Полицейский помедлил.

— Вот если у Хайде будет время... — сказал он.

— У Хайде?

— Да. Она лучше всех знает, как ведут себя пески во время прилива и отлива. Она бродила в них месяцами. Ведь где-то здесь остался лежать ее отец. У Хайде на пески особое чутье. Однажды ее застиг внезапный шторм. Четырнадцать часов просидела она на единственной дюне, которая выдавалась над поверхностью воды, а на следующий день вернулась домой жива-невредима.

— Так-так, — сказал Кеттерле. — Ну что ж, хорошо, я поговорю с Хайде. Пока вы соберете всю вашу команду, прибудут эксперты из Гамбурга. К тому времени мы успеем осмотреть дом и пляж. А теперь приступайте. Если необходимо разрешение ландрата, я обеспечу его в течение нескольких минут.

— Нет, нет. Достаточно руководства округа. Потом я введу вас в курс дела.

Полицейский пошел в дом, а Кеттерле взглянул на часы. Было двадцать минут первого, небо становилось все темнее.

 

Наконец-то комиссар увидел подходящего Хорншу. Тому давно уже пора было появиться. Но Кеттерле послал ему на смену девушку, а девушка была удивительно красива. Кеттерле воспринял бы эту ситуацию с юмором, если б не знал, что часа через три-четыре начнется шторм.
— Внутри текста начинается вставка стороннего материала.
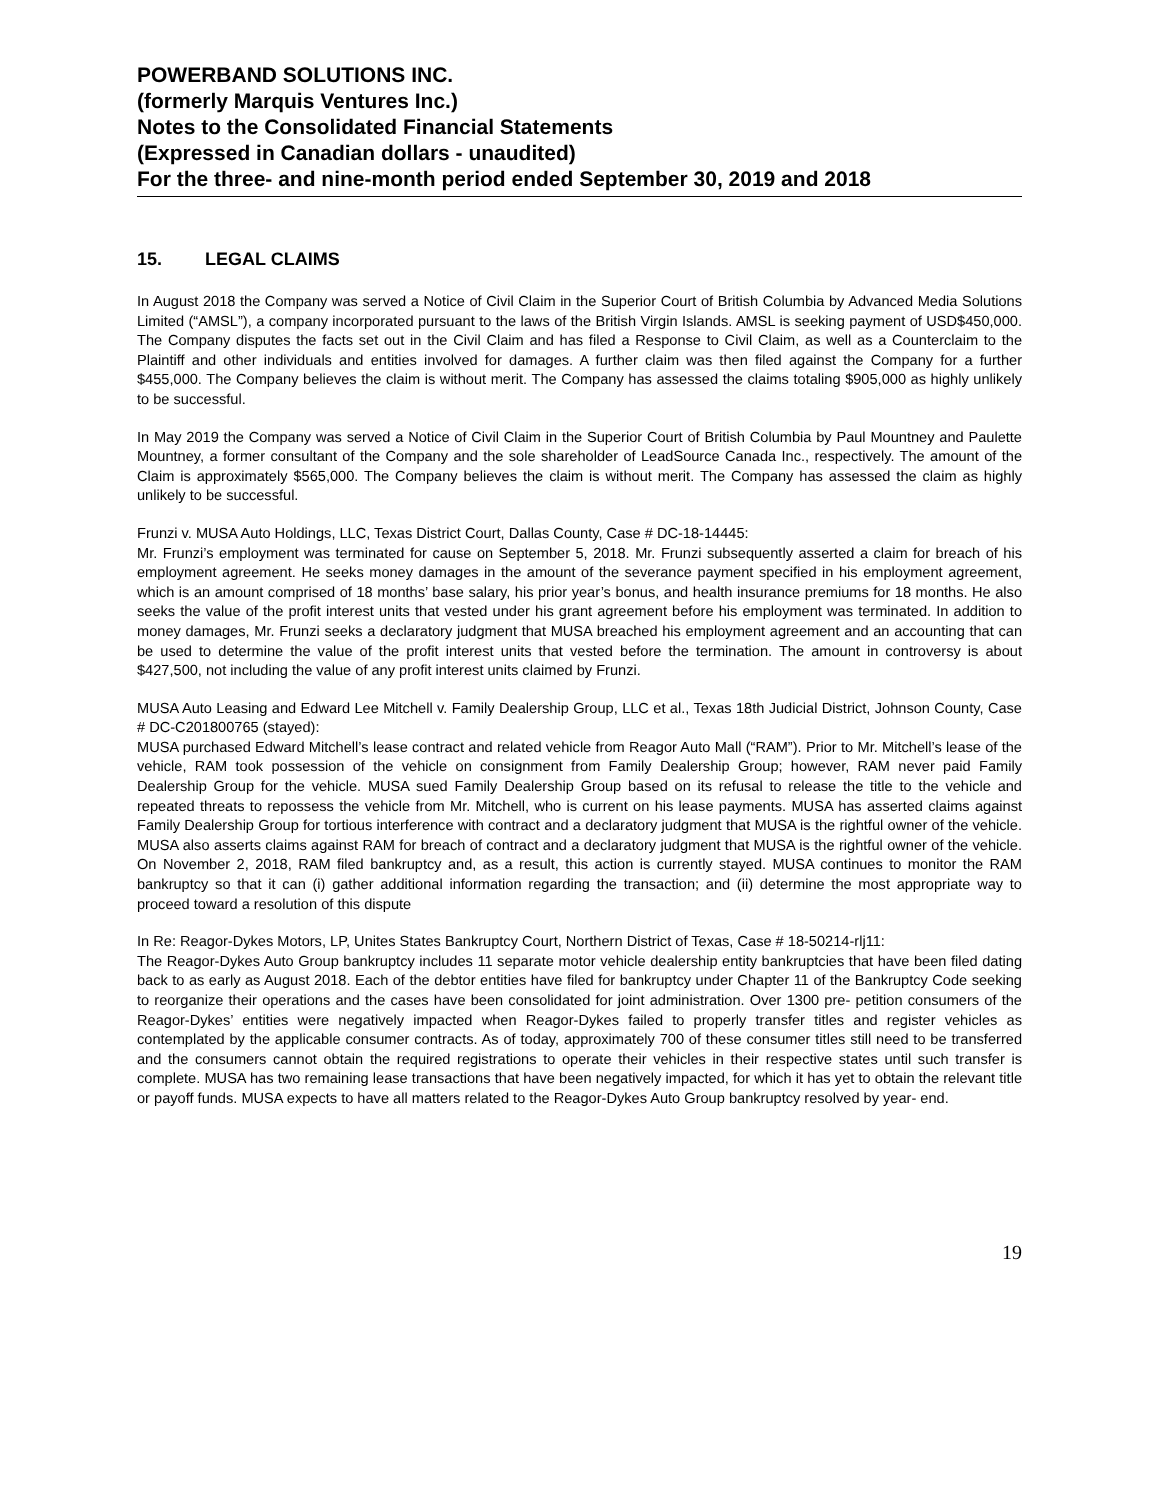POWERBAND SOLUTIONS INC.
(formerly Marquis Ventures Inc.)
Notes to the Consolidated Financial Statements
(Expressed in Canadian dollars - unaudited)
For the three- and nine-month period ended September 30, 2019 and 2018
15. LEGAL CLAIMS
In August 2018 the Company was served a Notice of Civil Claim in the Superior Court of British Columbia by Advanced Media Solutions Limited (“AMSL”), a company incorporated pursuant to the laws of the British Virgin Islands. AMSL is seeking payment of USD$450,000. The Company disputes the facts set out in the Civil Claim and has filed a Response to Civil Claim, as well as a Counterclaim to the Plaintiff and other individuals and entities involved for damages. A further claim was then filed against the Company for a further $455,000. The Company believes the claim is without merit. The Company has assessed the claims totaling $905,000 as highly unlikely to be successful.
In May 2019 the Company was served a Notice of Civil Claim in the Superior Court of British Columbia by Paul Mountney and Paulette Mountney, a former consultant of the Company and the sole shareholder of LeadSource Canada Inc., respectively. The amount of the Claim is approximately $565,000. The Company believes the claim is without merit. The Company has assessed the claim as highly unlikely to be successful.
Frunzi v. MUSA Auto Holdings, LLC, Texas District Court, Dallas County, Case # DC-18-14445:
Mr. Frunzi’s employment was terminated for cause on September 5, 2018. Mr. Frunzi subsequently asserted a claim for breach of his employment agreement. He seeks money damages in the amount of the severance payment specified in his employment agreement, which is an amount comprised of 18 months’ base salary, his prior year’s bonus, and health insurance premiums for 18 months. He also seeks the value of the profit interest units that vested under his grant agreement before his employment was terminated. In addition to money damages, Mr. Frunzi seeks a declaratory judgment that MUSA breached his employment agreement and an accounting that can be used to determine the value of the profit interest units that vested before the termination. The amount in controversy is about $427,500, not including the value of any profit interest units claimed by Frunzi.
MUSA Auto Leasing and Edward Lee Mitchell v. Family Dealership Group, LLC et al., Texas 18th Judicial District, Johnson County, Case # DC-C201800765 (stayed):
MUSA purchased Edward Mitchell’s lease contract and related vehicle from Reagor Auto Mall (“RAM”). Prior to Mr. Mitchell’s lease of the vehicle, RAM took possession of the vehicle on consignment from Family Dealership Group; however, RAM never paid Family Dealership Group for the vehicle. MUSA sued Family Dealership Group based on its refusal to release the title to the vehicle and repeated threats to repossess the vehicle from Mr. Mitchell, who is current on his lease payments. MUSA has asserted claims against Family Dealership Group for tortious interference with contract and a declaratory judgment that MUSA is the rightful owner of the vehicle. MUSA also asserts claims against RAM for breach of contract and a declaratory judgment that MUSA is the rightful owner of the vehicle. On November 2, 2018, RAM filed bankruptcy and, as a result, this action is currently stayed. MUSA continues to monitor the RAM bankruptcy so that it can (i) gather additional information regarding the transaction; and (ii) determine the most appropriate way to proceed toward a resolution of this dispute
In Re: Reagor-Dykes Motors, LP, Unites States Bankruptcy Court, Northern District of Texas, Case # 18-50214-rlj11:
The Reagor-Dykes Auto Group bankruptcy includes 11 separate motor vehicle dealership entity bankruptcies that have been filed dating back to as early as August 2018. Each of the debtor entities have filed for bankruptcy under Chapter 11 of the Bankruptcy Code seeking to reorganize their operations and the cases have been consolidated for joint administration. Over 1300 pre- petition consumers of the Reagor-Dykes’ entities were negatively impacted when Reagor-Dykes failed to properly transfer titles and register vehicles as contemplated by the applicable consumer contracts. As of today, approximately 700 of these consumer titles still need to be transferred and the consumers cannot obtain the required registrations to operate their vehicles in their respective states until such transfer is complete. MUSA has two remaining lease transactions that have been negatively impacted, for which it has yet to obtain the relevant title or payoff funds. MUSA expects to have all matters related to the Reagor-Dykes Auto Group bankruptcy resolved by year- end.
19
Они вошли в дом.

— Давайте-ка сейчас вчетвером осмотрим дом, сарай и окрестности, фрау ван Хенгелер, — сказал Кеттерле. — Потом приедет оперативная группа, они еще раз прочешут пляж и дюны, и, если все будет хорошо, операцию закончим до начала шторма.

— А на что вы рассчитываете, собираясь обыскивать дом? — прогремел голос полковника.

— Ни на что. Но разве вы, будучи командиром, упустили бы хоть малейший шанс на победу?

Комиссар умел разговаривать с полковником.

Хорншу отправился с Вилли к сараю, полковник Шлиске повел Кеттерле на чердак.

Без особого подъема, да, впрочем, и без успеха порылись они в сваленной под соломенной крышей рухляди, подвигали мебель, покрытую многолетней пылью, заглянули под затянутые паутиной балки.

Вдруг им показалось, что неимоверный порыв ветра поднял тяжелую соломенную крышу и понес куда-то вдаль. Кеттерле прислушался.

— Шторм, — сказал полковник. — Мы услышим это еще не раз, прежде чем он разыграется по-настоящему.

Из слухового окна Кеттерле видел Кадулейта, который продолжал мыть машину.

— Хорошо хоть, с моей он уже разделался, — пробурчал полковник, просунув взъерошенную голову в соседнее окошко.

— А это разве не ваша? — спросил Кеттерле.

— Нет, — ответил полковник, — эта принадлежит отелю. Пока они не могут позволить себе что-нибудь поновее. Подобный пансион начнет приносить реальный доход еще очень не скоро.

На верхнем этаже они открывали одну дверь за другой и осматривали все комнаты подряд. Отсюда был хорошо виден пляж.

Комиссар составил о полковнике верное представление. Офицеры на пенсии не расстаются обычно с полевым биноклем.

— У вас есть бинокль? — спросил Кеттерле.

— Конечно, — ответил полковник. — Цейсовский десятикратный, с ночным ви́дением. Заходите.